BEGIN Task input

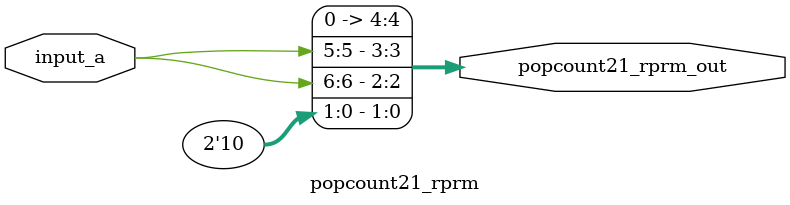
<source format=v>

module popcount21_rprm(input [20:0] input_a, output [4:0] popcount21_rprm_out);
  wire popcount21_rprm_core_023;
  wire popcount21_rprm_core_025;
  wire popcount21_rprm_core_026;
  wire popcount21_rprm_core_027_not;
  wire popcount21_rprm_core_029;
  wire popcount21_rprm_core_030;
  wire popcount21_rprm_core_031;
  wire popcount21_rprm_core_032;
  wire popcount21_rprm_core_034;
  wire popcount21_rprm_core_035;
  wire popcount21_rprm_core_036;
  wire popcount21_rprm_core_037;
  wire popcount21_rprm_core_038;
  wire popcount21_rprm_core_039;
  wire popcount21_rprm_core_044;
  wire popcount21_rprm_core_045;
  wire popcount21_rprm_core_047;
  wire popcount21_rprm_core_048;
  wire popcount21_rprm_core_049;
  wire popcount21_rprm_core_051;
  wire popcount21_rprm_core_052;
  wire popcount21_rprm_core_057;
  wire popcount21_rprm_core_059;
  wire popcount21_rprm_core_061;
  wire popcount21_rprm_core_062;
  wire popcount21_rprm_core_065;
  wire popcount21_rprm_core_066;
  wire popcount21_rprm_core_067;
  wire popcount21_rprm_core_068;
  wire popcount21_rprm_core_069;
  wire popcount21_rprm_core_072;
  wire popcount21_rprm_core_073;
  wire popcount21_rprm_core_074;
  wire popcount21_rprm_core_076;
  wire popcount21_rprm_core_078;
  wire popcount21_rprm_core_080;
  wire popcount21_rprm_core_081;
  wire popcount21_rprm_core_082;
  wire popcount21_rprm_core_086;
  wire popcount21_rprm_core_089;
  wire popcount21_rprm_core_091;
  wire popcount21_rprm_core_093;
  wire popcount21_rprm_core_094;
  wire popcount21_rprm_core_095_not;
  wire popcount21_rprm_core_098;
  wire popcount21_rprm_core_099;
  wire popcount21_rprm_core_100;
  wire popcount21_rprm_core_102_not;
  wire popcount21_rprm_core_104;
  wire popcount21_rprm_core_105;
  wire popcount21_rprm_core_110;
  wire popcount21_rprm_core_111;
  wire popcount21_rprm_core_112;
  wire popcount21_rprm_core_113;
  wire popcount21_rprm_core_114;
  wire popcount21_rprm_core_115;
  wire popcount21_rprm_core_116;
  wire popcount21_rprm_core_117;
  wire popcount21_rprm_core_118;
  wire popcount21_rprm_core_119;
  wire popcount21_rprm_core_121;
  wire popcount21_rprm_core_122;
  wire popcount21_rprm_core_129;
  wire popcount21_rprm_core_130;
  wire popcount21_rprm_core_132;
  wire popcount21_rprm_core_133;
  wire popcount21_rprm_core_135;
  wire popcount21_rprm_core_136;
  wire popcount21_rprm_core_137;
  wire popcount21_rprm_core_138;
  wire popcount21_rprm_core_140;
  wire popcount21_rprm_core_142;
  wire popcount21_rprm_core_144;
  wire popcount21_rprm_core_145;
  wire popcount21_rprm_core_146;
  wire popcount21_rprm_core_147;
  wire popcount21_rprm_core_150;
  wire popcount21_rprm_core_151_not;
  wire popcount21_rprm_core_152;
  wire popcount21_rprm_core_153;

  assign popcount21_rprm_core_023 = ~(input_a[2] ^ input_a[7]);
  assign popcount21_rprm_core_025 = input_a[16] ^ input_a[4];
  assign popcount21_rprm_core_026 = input_a[19] & input_a[17];
  assign popcount21_rprm_core_027_not = ~input_a[6];
  assign popcount21_rprm_core_029 = ~(input_a[1] & input_a[16]);
  assign popcount21_rprm_core_030 = input_a[7] & input_a[9];
  assign popcount21_rprm_core_031 = ~input_a[20];
  assign popcount21_rprm_core_032 = input_a[6] & input_a[0];
  assign popcount21_rprm_core_034 = ~(input_a[13] | input_a[10]);
  assign popcount21_rprm_core_035 = ~(input_a[17] | input_a[7]);
  assign popcount21_rprm_core_036 = ~(input_a[16] ^ input_a[17]);
  assign popcount21_rprm_core_037 = input_a[17] | input_a[3];
  assign popcount21_rprm_core_038 = ~(input_a[9] | input_a[18]);
  assign popcount21_rprm_core_039 = input_a[11] ^ input_a[8];
  assign popcount21_rprm_core_044 = input_a[14] & input_a[10];
  assign popcount21_rprm_core_045 = ~(input_a[20] | input_a[0]);
  assign popcount21_rprm_core_047 = ~(input_a[18] | input_a[4]);
  assign popcount21_rprm_core_048 = input_a[2] ^ input_a[18];
  assign popcount21_rprm_core_049 = ~input_a[8];
  assign popcount21_rprm_core_051 = input_a[16] & input_a[15];
  assign popcount21_rprm_core_052 = ~(input_a[6] & input_a[15]);
  assign popcount21_rprm_core_057 = ~(input_a[16] ^ input_a[8]);
  assign popcount21_rprm_core_059 = input_a[12] | input_a[14];
  assign popcount21_rprm_core_061 = input_a[16] & input_a[5];
  assign popcount21_rprm_core_062 = ~(input_a[11] & input_a[16]);
  assign popcount21_rprm_core_065 = ~input_a[16];
  assign popcount21_rprm_core_066 = ~(input_a[12] | input_a[17]);
  assign popcount21_rprm_core_067 = ~input_a[16];
  assign popcount21_rprm_core_068 = ~input_a[12];
  assign popcount21_rprm_core_069 = ~(input_a[13] | input_a[2]);
  assign popcount21_rprm_core_072 = ~input_a[6];
  assign popcount21_rprm_core_073 = input_a[14] ^ input_a[8];
  assign popcount21_rprm_core_074 = ~input_a[3];
  assign popcount21_rprm_core_076 = input_a[18] & input_a[7];
  assign popcount21_rprm_core_078 = ~input_a[9];
  assign popcount21_rprm_core_080 = ~(input_a[12] & input_a[10]);
  assign popcount21_rprm_core_081 = input_a[9] & input_a[16];
  assign popcount21_rprm_core_082 = ~(input_a[4] | input_a[14]);
  assign popcount21_rprm_core_086 = input_a[15] & input_a[11];
  assign popcount21_rprm_core_089 = ~(input_a[6] & input_a[4]);
  assign popcount21_rprm_core_091 = input_a[13] ^ input_a[17];
  assign popcount21_rprm_core_093 = ~(input_a[18] & input_a[0]);
  assign popcount21_rprm_core_094 = ~(input_a[13] & input_a[12]);
  assign popcount21_rprm_core_095_not = ~input_a[7];
  assign popcount21_rprm_core_098 = ~(input_a[8] | input_a[19]);
  assign popcount21_rprm_core_099 = input_a[19] | input_a[8];
  assign popcount21_rprm_core_100 = ~input_a[10];
  assign popcount21_rprm_core_102_not = ~input_a[17];
  assign popcount21_rprm_core_104 = ~(input_a[7] & input_a[9]);
  assign popcount21_rprm_core_105 = input_a[12] | input_a[10];
  assign popcount21_rprm_core_110 = input_a[14] ^ input_a[3];
  assign popcount21_rprm_core_111 = ~input_a[14];
  assign popcount21_rprm_core_112 = input_a[15] & input_a[19];
  assign popcount21_rprm_core_113 = ~(input_a[6] & input_a[16]);
  assign popcount21_rprm_core_114 = ~input_a[7];
  assign popcount21_rprm_core_115 = input_a[16] & input_a[19];
  assign popcount21_rprm_core_116 = ~input_a[2];
  assign popcount21_rprm_core_117 = ~(input_a[17] | input_a[0]);
  assign popcount21_rprm_core_118 = ~(input_a[14] ^ input_a[19]);
  assign popcount21_rprm_core_119 = input_a[20] & input_a[9];
  assign popcount21_rprm_core_121 = ~(input_a[1] | input_a[18]);
  assign popcount21_rprm_core_122 = input_a[10] & input_a[3];
  assign popcount21_rprm_core_129 = input_a[7] | input_a[4];
  assign popcount21_rprm_core_130 = input_a[9] | input_a[17];
  assign popcount21_rprm_core_132 = ~(input_a[12] & input_a[14]);
  assign popcount21_rprm_core_133 = ~(input_a[2] ^ input_a[11]);
  assign popcount21_rprm_core_135 = ~(input_a[15] & input_a[17]);
  assign popcount21_rprm_core_136 = input_a[14] & input_a[12];
  assign popcount21_rprm_core_137 = ~(input_a[11] | input_a[20]);
  assign popcount21_rprm_core_138 = ~(input_a[3] & input_a[17]);
  assign popcount21_rprm_core_140 = ~(input_a[6] & input_a[4]);
  assign popcount21_rprm_core_142 = ~(input_a[3] | input_a[18]);
  assign popcount21_rprm_core_144 = input_a[12] & input_a[6];
  assign popcount21_rprm_core_145 = ~(input_a[16] | input_a[10]);
  assign popcount21_rprm_core_146 = ~(input_a[2] | input_a[14]);
  assign popcount21_rprm_core_147 = input_a[5] & input_a[0];
  assign popcount21_rprm_core_150 = input_a[18] ^ input_a[12];
  assign popcount21_rprm_core_151_not = ~input_a[19];
  assign popcount21_rprm_core_152 = ~(input_a[12] | input_a[6]);
  assign popcount21_rprm_core_153 = ~(input_a[1] ^ input_a[20]);

  assign popcount21_rprm_out[0] = 1'b0;
  assign popcount21_rprm_out[1] = 1'b1;
  assign popcount21_rprm_out[2] = input_a[6];
  assign popcount21_rprm_out[3] = input_a[5];
  assign popcount21_rprm_out[4] = 1'b0;
endmodule
</source>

END Task input

= Task objective =
Please give back exactly the lines of this listing beginning at the line with "wire popcount21_rprm_core_029;" and ending with the line with "wire popcount21_rprm_core_039;", both included, and nothing else.

= Output for this task =
  wire popcount21_rprm_core_029;
  wire popcount21_rprm_core_030;
  wire popcount21_rprm_core_031;
  wire popcount21_rprm_core_032;
  wire popcount21_rprm_core_034;
  wire popcount21_rprm_core_035;
  wire popcount21_rprm_core_036;
  wire popcount21_rprm_core_037;
  wire popcount21_rprm_core_038;
  wire popcount21_rprm_core_039;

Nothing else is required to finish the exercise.